Records shown: Begin
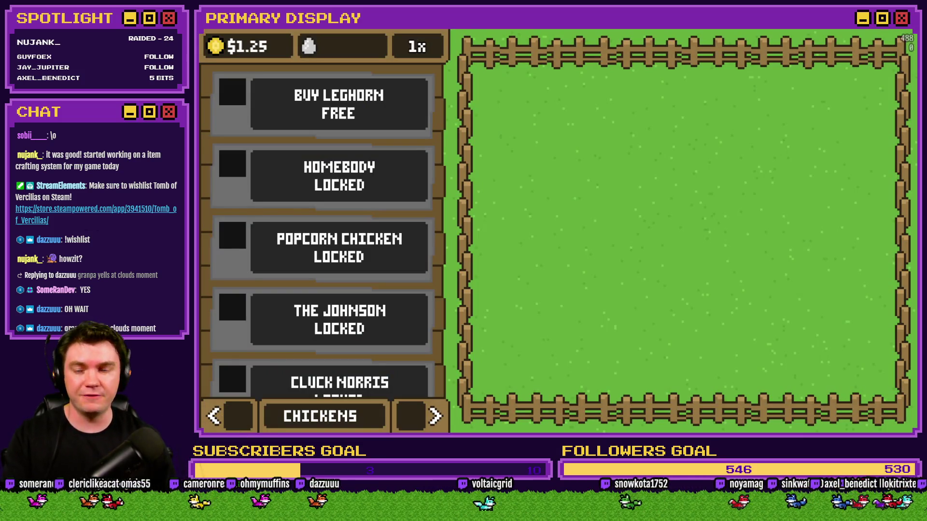
click(319, 115)
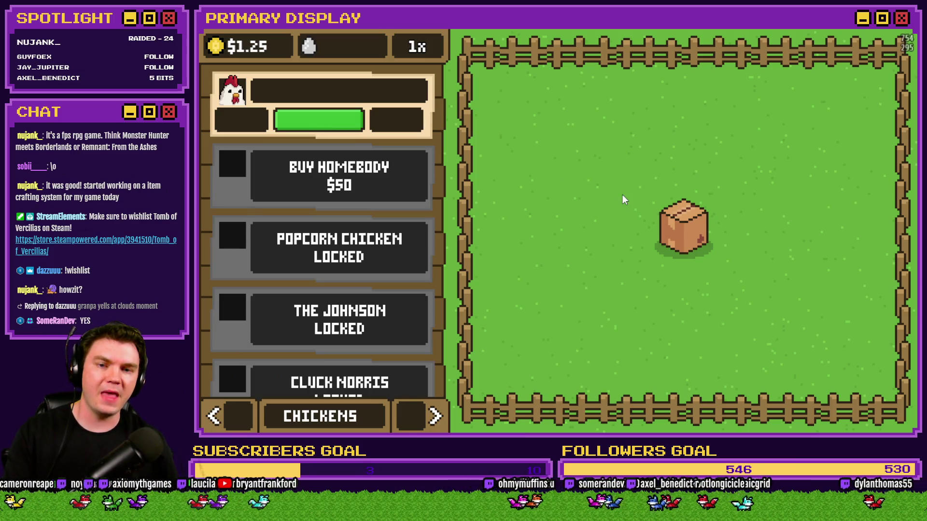
click(694, 234)
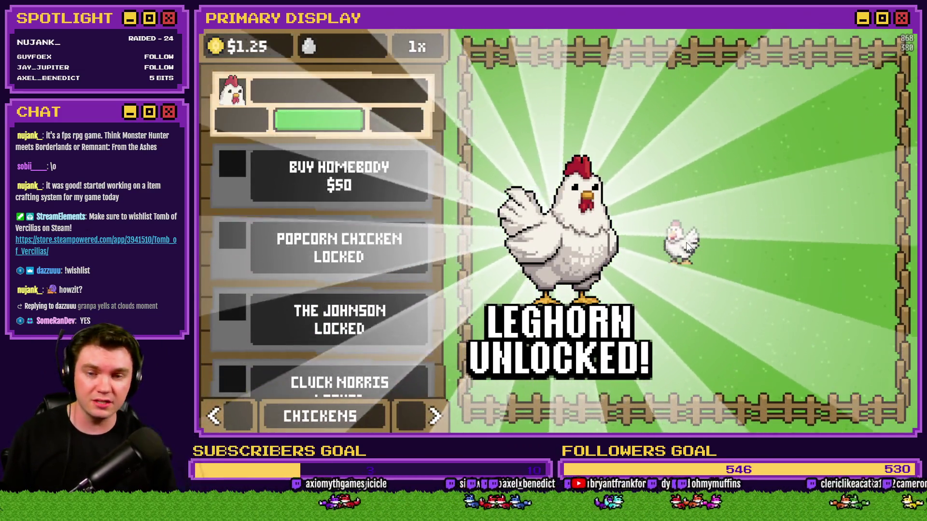
click(686, 242)
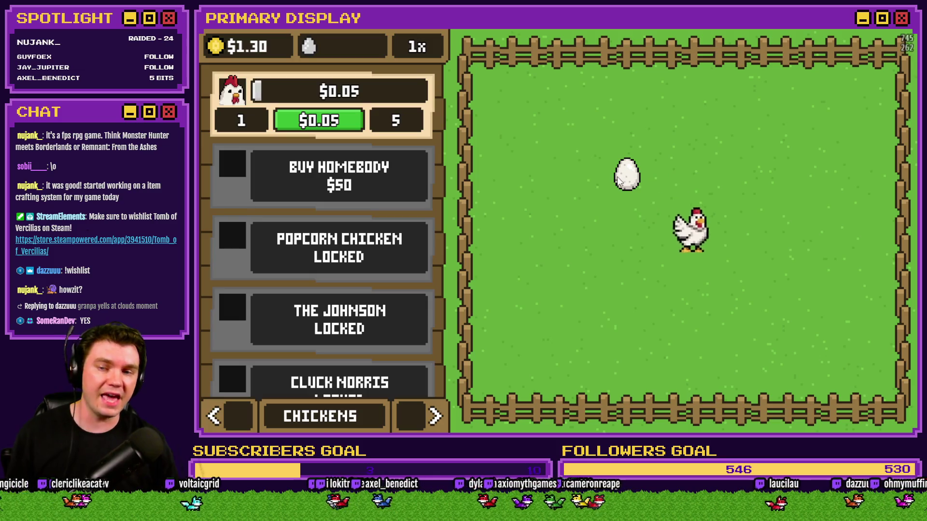
Unlock Homebody for $50, Popcorn Chicken for $500 and The Johnson for $2.5K
click(215, 50)
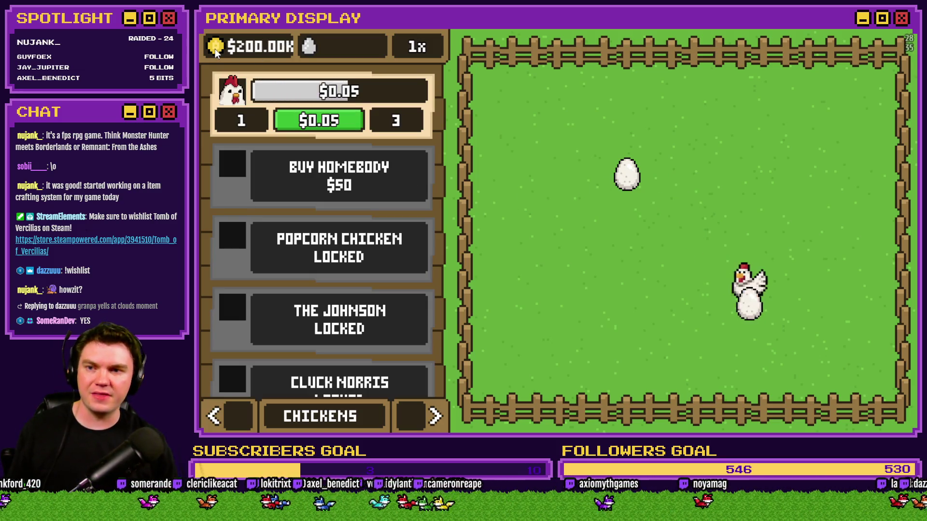
click(326, 166)
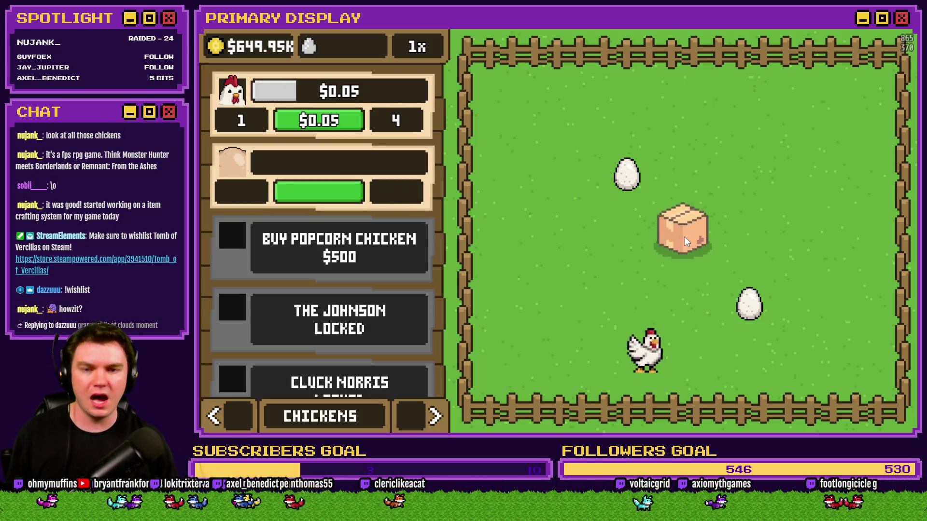
click(684, 237)
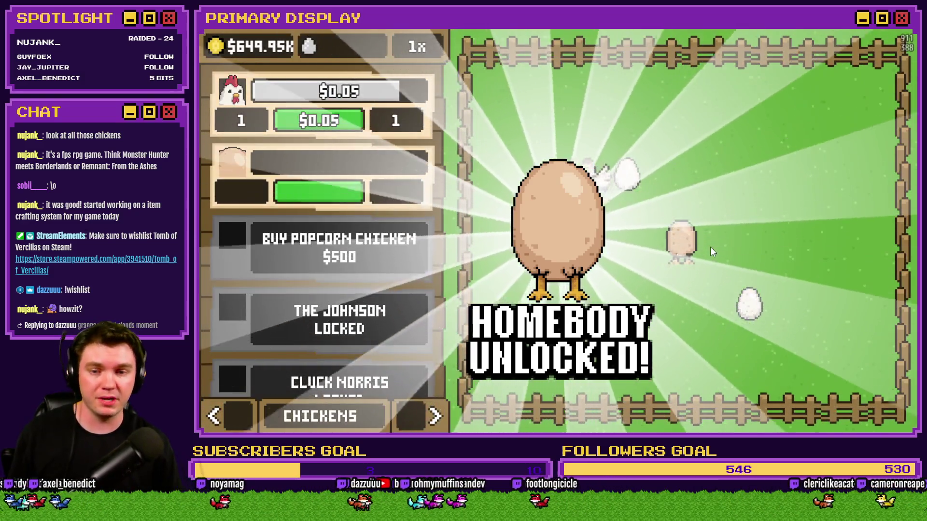
click(708, 244)
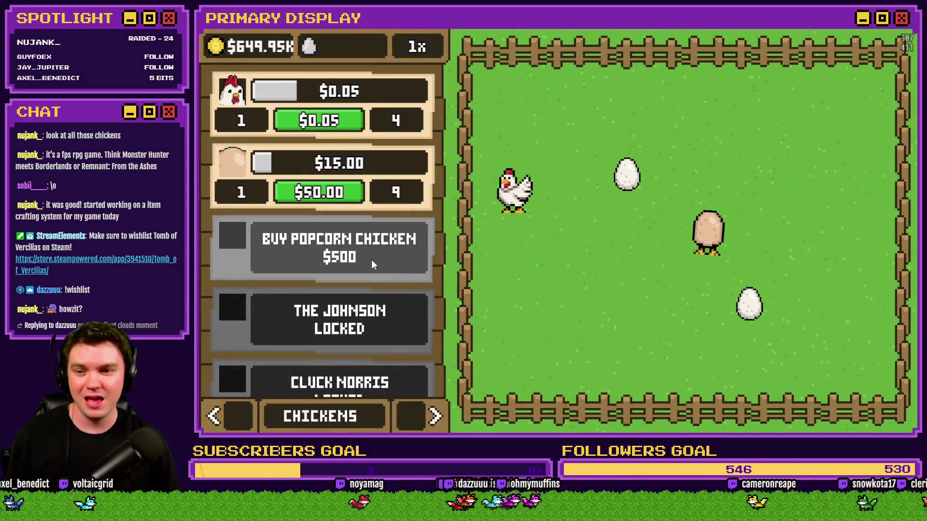
click(372, 259)
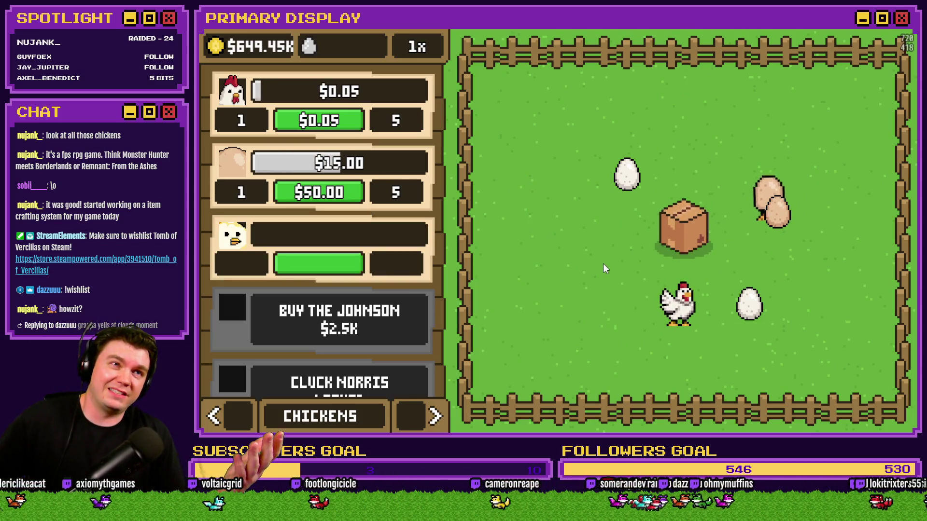
click(679, 219)
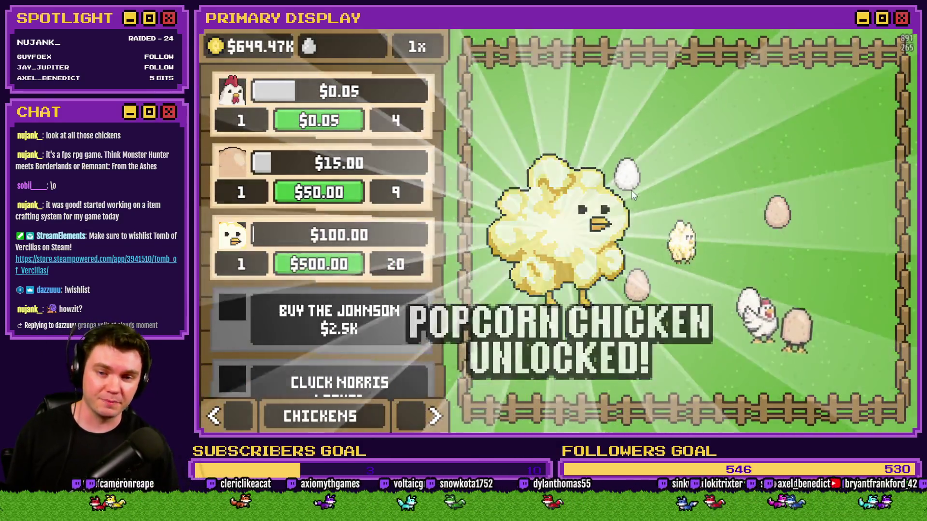
click(355, 309)
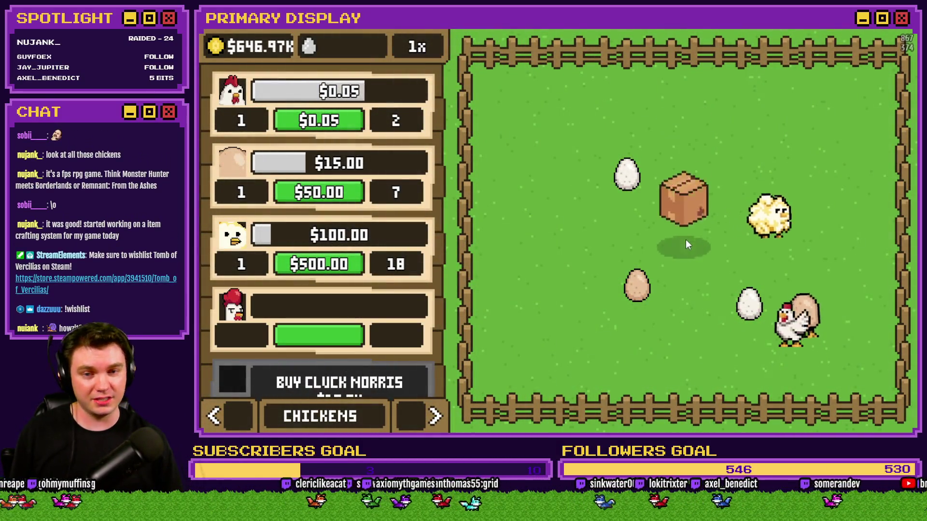
click(685, 242)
Records shown: End
[Exercise directions] Copy exactly, and only, the lines running from the one containing "click(326, 166)" through the final line of the data, and omit the pictures.

[Response to this exercise]
click(326, 166)
click(684, 237)
click(708, 244)
click(372, 259)
click(679, 219)
click(355, 309)
click(685, 242)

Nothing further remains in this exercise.